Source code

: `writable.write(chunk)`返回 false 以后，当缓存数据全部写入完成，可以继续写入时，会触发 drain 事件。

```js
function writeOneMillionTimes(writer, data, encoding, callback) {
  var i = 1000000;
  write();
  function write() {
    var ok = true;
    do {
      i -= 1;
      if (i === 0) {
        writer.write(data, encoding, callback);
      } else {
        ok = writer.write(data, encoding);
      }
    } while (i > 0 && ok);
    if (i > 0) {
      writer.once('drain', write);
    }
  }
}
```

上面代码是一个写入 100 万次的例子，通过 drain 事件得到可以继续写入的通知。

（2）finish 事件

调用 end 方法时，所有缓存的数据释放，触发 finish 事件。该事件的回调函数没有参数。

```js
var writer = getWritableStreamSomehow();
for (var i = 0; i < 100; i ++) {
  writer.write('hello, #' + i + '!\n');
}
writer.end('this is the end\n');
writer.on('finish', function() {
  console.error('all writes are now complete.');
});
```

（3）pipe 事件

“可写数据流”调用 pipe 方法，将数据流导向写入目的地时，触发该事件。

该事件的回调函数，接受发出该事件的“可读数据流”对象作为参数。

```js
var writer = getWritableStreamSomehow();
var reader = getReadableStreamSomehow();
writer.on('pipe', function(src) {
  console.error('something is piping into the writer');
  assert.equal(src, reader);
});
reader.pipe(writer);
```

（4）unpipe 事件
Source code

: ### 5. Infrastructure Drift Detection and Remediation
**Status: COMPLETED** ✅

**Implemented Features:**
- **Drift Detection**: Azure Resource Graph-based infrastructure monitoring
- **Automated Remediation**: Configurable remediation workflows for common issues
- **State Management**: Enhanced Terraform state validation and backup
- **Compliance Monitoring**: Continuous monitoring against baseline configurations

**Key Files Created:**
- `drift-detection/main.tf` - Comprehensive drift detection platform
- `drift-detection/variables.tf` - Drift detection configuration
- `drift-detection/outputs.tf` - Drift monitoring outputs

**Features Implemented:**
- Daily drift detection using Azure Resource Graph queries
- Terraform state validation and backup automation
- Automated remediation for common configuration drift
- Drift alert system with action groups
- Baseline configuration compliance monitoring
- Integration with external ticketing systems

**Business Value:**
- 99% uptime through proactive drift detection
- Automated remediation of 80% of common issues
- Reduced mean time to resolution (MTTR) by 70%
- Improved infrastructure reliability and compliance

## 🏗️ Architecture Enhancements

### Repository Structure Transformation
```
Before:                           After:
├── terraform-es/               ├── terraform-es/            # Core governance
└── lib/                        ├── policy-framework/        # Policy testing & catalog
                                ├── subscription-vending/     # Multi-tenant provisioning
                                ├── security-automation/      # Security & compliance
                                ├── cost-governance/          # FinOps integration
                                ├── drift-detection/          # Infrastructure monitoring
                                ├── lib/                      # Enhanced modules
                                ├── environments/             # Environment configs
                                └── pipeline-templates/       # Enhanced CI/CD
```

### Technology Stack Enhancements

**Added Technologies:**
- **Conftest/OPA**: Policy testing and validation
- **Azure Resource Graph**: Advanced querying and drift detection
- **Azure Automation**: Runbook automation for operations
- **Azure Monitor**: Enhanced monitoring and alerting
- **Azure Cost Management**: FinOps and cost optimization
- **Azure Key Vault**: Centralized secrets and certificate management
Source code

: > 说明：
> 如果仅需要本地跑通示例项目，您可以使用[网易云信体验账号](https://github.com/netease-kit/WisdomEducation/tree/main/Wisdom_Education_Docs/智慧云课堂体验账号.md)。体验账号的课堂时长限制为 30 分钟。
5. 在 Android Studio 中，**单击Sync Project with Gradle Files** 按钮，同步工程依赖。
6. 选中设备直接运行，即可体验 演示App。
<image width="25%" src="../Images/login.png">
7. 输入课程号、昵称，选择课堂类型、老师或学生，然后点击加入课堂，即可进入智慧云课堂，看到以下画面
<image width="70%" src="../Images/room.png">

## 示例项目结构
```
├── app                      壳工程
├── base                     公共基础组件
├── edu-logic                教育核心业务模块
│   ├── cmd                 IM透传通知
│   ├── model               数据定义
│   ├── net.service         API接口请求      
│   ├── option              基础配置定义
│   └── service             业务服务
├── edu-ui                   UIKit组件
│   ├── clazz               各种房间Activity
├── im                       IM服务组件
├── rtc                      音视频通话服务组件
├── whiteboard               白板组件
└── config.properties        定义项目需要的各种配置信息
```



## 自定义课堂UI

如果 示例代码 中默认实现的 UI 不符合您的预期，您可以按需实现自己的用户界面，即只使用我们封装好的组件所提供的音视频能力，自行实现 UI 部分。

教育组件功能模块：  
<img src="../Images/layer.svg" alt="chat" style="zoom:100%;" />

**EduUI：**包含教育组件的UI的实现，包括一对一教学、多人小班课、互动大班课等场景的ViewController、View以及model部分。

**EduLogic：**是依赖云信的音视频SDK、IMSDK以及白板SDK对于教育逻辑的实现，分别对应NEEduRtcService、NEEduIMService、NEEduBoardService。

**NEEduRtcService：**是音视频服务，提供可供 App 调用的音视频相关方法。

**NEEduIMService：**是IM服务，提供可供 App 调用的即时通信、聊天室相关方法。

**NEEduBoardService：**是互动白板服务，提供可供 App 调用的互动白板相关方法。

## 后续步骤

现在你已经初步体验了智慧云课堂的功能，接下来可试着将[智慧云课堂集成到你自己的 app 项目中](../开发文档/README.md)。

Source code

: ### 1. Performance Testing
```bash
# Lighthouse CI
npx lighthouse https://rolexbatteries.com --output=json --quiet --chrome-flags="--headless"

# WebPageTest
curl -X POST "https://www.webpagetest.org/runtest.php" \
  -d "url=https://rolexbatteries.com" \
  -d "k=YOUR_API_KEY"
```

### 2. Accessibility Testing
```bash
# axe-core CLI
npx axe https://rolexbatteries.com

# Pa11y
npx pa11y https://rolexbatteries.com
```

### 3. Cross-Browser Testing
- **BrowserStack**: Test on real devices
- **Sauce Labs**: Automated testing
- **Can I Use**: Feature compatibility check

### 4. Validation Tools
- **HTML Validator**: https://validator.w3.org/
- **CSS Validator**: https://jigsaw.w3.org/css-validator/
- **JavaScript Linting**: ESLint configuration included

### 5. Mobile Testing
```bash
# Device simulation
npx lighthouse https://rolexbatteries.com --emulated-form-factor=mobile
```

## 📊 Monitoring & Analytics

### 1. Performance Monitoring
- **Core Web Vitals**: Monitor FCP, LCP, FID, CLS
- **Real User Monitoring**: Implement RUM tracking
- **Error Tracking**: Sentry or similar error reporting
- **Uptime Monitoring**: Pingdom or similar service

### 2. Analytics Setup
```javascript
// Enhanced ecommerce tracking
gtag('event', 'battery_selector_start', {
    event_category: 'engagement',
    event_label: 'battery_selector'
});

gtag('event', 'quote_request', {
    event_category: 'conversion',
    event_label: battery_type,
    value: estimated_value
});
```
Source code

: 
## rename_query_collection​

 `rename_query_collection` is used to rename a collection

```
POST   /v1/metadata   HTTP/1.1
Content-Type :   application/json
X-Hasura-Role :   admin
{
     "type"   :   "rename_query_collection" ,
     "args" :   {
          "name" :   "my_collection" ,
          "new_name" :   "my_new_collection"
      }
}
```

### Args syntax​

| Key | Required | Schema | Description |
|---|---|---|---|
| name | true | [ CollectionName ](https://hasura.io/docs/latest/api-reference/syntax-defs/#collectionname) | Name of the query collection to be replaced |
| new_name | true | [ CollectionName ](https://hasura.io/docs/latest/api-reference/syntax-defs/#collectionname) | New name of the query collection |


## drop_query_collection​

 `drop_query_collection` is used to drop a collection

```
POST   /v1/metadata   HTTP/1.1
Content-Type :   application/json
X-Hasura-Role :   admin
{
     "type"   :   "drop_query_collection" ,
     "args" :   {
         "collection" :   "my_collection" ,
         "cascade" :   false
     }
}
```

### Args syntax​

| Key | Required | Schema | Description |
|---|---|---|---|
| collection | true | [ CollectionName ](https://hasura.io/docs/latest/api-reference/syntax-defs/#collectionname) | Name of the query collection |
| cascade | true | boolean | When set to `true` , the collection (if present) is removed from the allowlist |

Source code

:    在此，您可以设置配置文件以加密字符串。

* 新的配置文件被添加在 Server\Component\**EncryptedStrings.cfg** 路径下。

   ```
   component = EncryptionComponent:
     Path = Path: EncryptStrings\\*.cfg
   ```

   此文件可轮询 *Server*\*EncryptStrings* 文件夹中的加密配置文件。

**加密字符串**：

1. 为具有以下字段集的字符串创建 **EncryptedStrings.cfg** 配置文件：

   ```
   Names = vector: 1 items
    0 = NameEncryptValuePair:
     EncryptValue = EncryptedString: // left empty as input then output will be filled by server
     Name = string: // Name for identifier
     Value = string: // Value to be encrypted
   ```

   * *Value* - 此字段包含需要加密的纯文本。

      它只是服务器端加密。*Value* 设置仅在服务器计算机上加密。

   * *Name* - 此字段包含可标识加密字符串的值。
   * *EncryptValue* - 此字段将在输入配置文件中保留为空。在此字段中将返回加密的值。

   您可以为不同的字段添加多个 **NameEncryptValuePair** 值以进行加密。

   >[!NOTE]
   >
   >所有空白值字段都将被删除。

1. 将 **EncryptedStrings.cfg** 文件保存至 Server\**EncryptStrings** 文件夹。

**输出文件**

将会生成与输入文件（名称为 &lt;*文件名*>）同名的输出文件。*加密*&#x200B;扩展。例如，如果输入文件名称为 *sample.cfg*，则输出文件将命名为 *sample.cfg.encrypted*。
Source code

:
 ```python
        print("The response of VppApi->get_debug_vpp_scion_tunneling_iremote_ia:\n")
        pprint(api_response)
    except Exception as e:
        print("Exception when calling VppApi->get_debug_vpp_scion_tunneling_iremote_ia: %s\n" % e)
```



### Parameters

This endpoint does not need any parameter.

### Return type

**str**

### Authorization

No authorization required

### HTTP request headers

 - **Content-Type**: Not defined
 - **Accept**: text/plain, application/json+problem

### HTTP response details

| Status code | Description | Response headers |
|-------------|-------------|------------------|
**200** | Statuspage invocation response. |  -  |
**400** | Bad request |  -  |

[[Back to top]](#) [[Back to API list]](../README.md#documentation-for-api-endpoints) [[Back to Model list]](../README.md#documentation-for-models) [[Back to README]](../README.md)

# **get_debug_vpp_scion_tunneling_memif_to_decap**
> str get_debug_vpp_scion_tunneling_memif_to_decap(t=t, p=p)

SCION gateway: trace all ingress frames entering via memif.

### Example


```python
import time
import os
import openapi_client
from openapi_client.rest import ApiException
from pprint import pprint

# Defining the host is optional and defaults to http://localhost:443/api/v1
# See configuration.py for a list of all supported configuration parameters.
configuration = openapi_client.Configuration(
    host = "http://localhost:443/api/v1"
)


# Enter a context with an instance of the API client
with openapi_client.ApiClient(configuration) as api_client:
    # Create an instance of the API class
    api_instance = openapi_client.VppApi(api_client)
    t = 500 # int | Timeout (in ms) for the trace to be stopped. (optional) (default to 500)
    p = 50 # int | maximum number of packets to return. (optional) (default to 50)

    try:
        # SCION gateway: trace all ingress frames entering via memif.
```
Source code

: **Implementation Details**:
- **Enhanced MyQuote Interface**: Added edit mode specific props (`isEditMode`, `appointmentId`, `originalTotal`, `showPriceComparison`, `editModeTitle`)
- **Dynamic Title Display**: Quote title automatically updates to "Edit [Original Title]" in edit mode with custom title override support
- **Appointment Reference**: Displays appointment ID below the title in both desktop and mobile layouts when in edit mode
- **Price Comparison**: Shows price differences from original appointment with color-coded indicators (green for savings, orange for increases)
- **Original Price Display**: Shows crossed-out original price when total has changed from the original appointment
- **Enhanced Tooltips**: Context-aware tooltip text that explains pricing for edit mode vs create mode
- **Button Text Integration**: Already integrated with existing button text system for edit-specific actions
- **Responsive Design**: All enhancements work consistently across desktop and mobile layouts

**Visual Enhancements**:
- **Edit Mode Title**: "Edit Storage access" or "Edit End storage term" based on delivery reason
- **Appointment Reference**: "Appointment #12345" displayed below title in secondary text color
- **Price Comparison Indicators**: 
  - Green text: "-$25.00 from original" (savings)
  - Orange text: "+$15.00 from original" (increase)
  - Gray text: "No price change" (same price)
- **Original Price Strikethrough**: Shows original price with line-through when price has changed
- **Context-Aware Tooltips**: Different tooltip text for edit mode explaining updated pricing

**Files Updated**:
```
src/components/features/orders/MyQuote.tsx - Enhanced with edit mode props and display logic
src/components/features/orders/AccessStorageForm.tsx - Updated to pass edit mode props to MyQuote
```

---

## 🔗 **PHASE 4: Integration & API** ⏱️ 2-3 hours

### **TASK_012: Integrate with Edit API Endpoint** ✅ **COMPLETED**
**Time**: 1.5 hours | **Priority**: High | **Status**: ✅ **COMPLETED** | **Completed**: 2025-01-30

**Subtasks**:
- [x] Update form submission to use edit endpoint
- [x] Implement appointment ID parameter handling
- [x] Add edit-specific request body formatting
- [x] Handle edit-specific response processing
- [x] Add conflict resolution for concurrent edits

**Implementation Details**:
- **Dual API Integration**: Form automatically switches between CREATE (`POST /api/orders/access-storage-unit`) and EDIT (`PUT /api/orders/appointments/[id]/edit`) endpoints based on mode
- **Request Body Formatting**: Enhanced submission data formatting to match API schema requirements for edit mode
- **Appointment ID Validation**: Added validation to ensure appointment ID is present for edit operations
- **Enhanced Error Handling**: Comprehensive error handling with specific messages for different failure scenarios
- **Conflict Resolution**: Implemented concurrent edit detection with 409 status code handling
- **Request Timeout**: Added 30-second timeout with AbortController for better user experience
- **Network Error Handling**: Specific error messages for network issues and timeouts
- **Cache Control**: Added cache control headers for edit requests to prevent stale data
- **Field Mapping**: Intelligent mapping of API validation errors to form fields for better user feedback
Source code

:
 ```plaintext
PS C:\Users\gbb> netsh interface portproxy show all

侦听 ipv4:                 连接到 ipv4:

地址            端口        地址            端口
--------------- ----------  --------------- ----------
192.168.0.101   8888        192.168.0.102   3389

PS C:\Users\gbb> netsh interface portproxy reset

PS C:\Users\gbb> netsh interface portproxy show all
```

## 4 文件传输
▬▬▬▬▬▬
From the data above, output only the lines between the line containing "### Return type" and the line containing "Bad request |", inclusive, exactly as written.

* [Response to the task]:
### Return type

**str**

### Authorization

No authorization required

### HTTP request headers

 - **Content-Type**: Not defined
 - **Accept**: text/plain, application/json+problem

### HTTP response details

| Status code | Description | Response headers |
|-------------|-------------|------------------|
**200** | Statuspage invocation response. |  -  |
**400** | Bad request |  -  |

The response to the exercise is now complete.